PROVIDED PASSAGE >>
◆ ◆ ◆ ◆ ◆

I Hate Vista

If you’re about to buy a new computer pre-installed with that virus called Vista, here’s some friendly advice: don’t.

XP users have heard too many chilling stories from relatives and friends about Vista upgrades that have gone badly. The graphics chip that couldn’t handle Vista’s whizzy special effects. The long delays as it loaded. The applications that ran at slower speeds. The printers, scanners and other hardware peripherals, which work dandily with XP, that lacked the necessary software, the drivers, to work well with Vista. [New York Times]

The really interesting part of this story isn’t that these users had problems, it’s who the users are and how we learned about them.

For the last three months, I’ve been fighting the temptation to reinstall Windows XP as my OS, but the boys at Best Buy say I’d actually have to pay for an upgrade(!) to do it.

I hate Vista. I hate its naggy pop-up windows, I hate the excessive RAM it requires, I hate the way flash programs stick in its gears, I hate its dysfunctional updates. Shall I go on? I shant. Just avoid Vista like you’d avoid the discharge from an open sore on Amy Winehouse.

The combined love and craftsmanship in the every copy of Windows Vista sold in 2007 would roughly equal that put into one toddler’s Play-Doh snake. Here was a program with several features, such as a warning box that pops up every five minutes or so to ask you if you’re sure you want to do what you’re doing, so shamelessly broken that they seemed to have been added on a drunken dare.

Nearly everyone hated Vista, in the way that nearly everyone hates being stabbed. It didn’t matter. About 100 million copies of Windows Vista were sold in 2007, because 90 percent of the PCs for sale were already infected with it. Want a new computer? Want to be able to buy software for it? Well, then you don’t have a choice. [Cracked.com]

Really, if I had it all to do over again, I might have switched to a Mac.

◆ ◆ ◆ ◆ ◆

RECORD EXTRACTS >>
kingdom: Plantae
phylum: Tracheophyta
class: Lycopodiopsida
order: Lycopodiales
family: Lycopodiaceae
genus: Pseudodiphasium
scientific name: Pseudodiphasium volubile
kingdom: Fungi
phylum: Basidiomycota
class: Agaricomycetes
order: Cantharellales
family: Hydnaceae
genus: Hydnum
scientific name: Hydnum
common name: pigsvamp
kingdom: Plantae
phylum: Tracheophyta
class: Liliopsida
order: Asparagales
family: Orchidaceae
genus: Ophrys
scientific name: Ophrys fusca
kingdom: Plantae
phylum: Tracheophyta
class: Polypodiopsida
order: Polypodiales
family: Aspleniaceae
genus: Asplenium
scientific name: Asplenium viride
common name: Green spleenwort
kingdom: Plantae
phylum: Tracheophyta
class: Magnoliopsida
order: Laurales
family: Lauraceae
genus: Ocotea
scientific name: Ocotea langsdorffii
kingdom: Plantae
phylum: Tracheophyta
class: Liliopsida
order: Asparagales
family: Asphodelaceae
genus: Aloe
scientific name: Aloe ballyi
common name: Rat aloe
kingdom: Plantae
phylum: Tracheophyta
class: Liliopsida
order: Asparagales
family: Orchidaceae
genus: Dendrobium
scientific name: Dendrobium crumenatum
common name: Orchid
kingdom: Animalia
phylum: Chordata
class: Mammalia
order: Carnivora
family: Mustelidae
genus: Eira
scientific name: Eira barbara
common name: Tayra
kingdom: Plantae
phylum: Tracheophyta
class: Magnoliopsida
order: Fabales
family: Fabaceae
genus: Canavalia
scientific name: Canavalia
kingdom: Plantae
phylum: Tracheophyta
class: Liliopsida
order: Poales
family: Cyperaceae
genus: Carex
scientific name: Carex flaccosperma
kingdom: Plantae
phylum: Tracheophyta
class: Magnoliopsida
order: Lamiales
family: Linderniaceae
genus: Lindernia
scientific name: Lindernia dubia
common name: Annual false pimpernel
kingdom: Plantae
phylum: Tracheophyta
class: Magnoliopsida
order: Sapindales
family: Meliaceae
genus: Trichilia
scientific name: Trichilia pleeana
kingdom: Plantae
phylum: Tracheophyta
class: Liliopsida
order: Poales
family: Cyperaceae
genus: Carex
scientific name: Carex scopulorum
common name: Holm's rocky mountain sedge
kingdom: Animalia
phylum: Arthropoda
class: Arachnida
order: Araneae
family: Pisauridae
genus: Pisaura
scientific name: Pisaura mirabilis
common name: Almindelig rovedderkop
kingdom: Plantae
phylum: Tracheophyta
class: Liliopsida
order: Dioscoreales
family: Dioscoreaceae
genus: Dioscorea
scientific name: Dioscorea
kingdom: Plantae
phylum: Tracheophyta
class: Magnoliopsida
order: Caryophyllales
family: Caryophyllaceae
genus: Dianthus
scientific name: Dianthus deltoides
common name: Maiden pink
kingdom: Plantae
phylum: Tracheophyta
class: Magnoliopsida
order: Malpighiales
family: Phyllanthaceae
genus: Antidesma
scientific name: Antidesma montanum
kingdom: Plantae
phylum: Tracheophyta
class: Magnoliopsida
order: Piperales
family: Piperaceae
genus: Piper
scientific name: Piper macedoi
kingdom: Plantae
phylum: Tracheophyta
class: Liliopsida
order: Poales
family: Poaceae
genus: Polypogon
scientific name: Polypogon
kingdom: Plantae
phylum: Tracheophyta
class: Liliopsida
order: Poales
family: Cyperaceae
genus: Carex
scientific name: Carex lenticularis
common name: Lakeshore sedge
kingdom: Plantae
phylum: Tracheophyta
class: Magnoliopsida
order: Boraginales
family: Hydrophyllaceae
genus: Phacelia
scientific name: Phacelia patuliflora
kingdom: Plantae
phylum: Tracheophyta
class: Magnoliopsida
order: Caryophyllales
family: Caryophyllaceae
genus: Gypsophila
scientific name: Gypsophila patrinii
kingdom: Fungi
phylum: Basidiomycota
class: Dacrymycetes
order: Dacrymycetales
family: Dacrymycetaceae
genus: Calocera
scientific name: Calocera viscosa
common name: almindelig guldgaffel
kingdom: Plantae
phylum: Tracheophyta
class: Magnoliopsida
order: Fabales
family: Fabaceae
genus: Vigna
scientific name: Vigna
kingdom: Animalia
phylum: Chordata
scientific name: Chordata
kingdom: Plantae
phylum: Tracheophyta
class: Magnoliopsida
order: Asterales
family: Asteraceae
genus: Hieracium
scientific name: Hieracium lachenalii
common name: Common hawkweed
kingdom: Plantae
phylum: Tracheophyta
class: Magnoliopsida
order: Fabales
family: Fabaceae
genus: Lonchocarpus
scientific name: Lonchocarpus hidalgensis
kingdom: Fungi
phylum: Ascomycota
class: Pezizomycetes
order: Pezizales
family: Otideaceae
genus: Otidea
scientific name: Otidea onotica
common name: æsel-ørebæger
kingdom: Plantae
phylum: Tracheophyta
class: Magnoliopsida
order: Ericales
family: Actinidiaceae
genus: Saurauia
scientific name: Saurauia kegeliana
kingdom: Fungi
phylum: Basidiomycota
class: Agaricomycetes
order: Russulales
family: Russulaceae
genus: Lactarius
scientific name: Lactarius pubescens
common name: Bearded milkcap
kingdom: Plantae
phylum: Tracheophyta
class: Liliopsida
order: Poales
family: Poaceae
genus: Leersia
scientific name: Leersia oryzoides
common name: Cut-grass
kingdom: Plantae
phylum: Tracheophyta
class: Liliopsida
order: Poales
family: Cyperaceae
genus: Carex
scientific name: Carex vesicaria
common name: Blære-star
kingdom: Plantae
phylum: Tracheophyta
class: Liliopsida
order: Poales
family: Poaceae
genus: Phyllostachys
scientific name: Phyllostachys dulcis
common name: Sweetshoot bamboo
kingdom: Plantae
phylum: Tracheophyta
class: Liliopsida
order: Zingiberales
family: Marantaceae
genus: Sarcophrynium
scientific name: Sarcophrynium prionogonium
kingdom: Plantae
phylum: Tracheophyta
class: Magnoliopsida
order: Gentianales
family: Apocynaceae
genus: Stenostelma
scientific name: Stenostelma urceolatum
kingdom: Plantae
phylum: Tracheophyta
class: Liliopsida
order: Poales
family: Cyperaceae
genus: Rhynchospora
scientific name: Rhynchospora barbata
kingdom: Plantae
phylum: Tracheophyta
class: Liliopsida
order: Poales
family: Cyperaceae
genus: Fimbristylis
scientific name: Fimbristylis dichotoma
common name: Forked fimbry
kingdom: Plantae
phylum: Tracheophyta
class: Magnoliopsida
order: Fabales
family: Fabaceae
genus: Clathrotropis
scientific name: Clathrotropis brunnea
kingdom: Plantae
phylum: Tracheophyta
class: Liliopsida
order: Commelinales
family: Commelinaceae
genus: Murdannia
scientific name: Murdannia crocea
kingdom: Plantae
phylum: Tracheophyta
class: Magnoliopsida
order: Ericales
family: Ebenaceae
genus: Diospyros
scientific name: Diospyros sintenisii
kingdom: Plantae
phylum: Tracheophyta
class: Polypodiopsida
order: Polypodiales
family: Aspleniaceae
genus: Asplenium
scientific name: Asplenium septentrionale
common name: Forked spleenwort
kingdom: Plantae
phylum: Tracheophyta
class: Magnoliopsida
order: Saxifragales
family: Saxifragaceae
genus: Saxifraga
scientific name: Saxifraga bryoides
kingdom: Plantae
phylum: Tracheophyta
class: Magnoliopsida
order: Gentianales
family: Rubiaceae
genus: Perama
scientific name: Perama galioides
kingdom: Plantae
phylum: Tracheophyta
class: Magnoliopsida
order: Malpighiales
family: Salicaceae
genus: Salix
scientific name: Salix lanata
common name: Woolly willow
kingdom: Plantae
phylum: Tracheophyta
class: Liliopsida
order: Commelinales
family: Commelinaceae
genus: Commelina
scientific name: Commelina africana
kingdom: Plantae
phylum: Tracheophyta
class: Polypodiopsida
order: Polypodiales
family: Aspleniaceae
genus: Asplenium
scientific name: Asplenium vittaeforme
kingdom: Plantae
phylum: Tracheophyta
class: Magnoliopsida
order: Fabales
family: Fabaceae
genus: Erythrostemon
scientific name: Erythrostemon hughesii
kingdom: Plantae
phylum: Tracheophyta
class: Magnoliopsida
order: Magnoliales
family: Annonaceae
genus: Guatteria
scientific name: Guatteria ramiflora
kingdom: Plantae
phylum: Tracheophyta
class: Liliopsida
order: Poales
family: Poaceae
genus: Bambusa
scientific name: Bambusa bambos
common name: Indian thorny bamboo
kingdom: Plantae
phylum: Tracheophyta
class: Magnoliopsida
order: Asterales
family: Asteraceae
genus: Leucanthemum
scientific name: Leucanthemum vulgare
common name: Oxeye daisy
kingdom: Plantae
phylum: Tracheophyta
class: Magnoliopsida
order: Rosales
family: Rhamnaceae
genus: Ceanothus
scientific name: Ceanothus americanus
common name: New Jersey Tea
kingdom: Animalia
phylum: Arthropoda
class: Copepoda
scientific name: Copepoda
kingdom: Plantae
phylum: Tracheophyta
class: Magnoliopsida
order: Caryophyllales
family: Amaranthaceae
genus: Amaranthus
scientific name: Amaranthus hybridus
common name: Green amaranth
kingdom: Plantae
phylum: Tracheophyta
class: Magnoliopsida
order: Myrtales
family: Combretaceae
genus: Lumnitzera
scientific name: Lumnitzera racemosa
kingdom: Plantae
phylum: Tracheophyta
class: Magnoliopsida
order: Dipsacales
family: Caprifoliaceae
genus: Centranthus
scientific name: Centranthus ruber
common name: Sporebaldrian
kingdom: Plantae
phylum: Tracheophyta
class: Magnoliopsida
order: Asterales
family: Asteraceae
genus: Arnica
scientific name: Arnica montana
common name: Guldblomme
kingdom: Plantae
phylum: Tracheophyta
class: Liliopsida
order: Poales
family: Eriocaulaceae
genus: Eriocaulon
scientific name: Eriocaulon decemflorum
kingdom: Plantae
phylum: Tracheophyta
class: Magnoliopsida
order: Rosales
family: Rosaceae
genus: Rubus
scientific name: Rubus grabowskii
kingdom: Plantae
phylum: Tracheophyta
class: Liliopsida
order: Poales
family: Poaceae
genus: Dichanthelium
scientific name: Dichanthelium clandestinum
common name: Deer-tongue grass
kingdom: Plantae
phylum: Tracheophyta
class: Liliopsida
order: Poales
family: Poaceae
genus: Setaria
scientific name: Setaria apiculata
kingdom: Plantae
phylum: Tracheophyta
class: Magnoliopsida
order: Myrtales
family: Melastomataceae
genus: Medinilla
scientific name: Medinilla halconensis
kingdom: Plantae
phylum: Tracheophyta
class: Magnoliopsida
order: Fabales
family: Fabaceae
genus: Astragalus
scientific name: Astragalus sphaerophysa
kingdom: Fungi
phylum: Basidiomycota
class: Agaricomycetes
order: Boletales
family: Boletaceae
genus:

◆ ◆ ◆ ◆ ◆

TASK ITEM A >>
For each statement about the Windows Vista piece, answer yes or no and quote the words of the piece that decide it. (i) About 100 million copies of Windows Vista were sold in 2007. (ii) The staff at Best Buy said that reinstalling Windows XP would cost nothing. (iii) The writer has already switched to a Mac.
TASK ITEM B >>
Return the part of the Windows Vista piece that opens with the words containing "Nearly everyone hated" and closes with "switched to a Mac.", copied without any change.

WRITTEN REPLY A >>
(i) Yes: "About 100 million copies of Windows Vista were sold in 2007"
(ii) No: "the boys at Best Buy say I’d actually have to pay for an upgrade(!) to do it"
(iii) No: "Really, if I had it all to do over again, I might have switched to a Mac."

WRITTEN REPLY B >>
Nearly everyone hated Vista, in the way that nearly everyone hates being stabbed. It didn’t matter. About 100 million copies of Windows Vista were sold in 2007, because 90 percent of the PCs for sale were already infected with it. Want a new computer? Want to be able to buy software for it? Well, then you don’t have a choice. [Cracked.com]

Really, if I had it all to do over again, I might have switched to a Mac.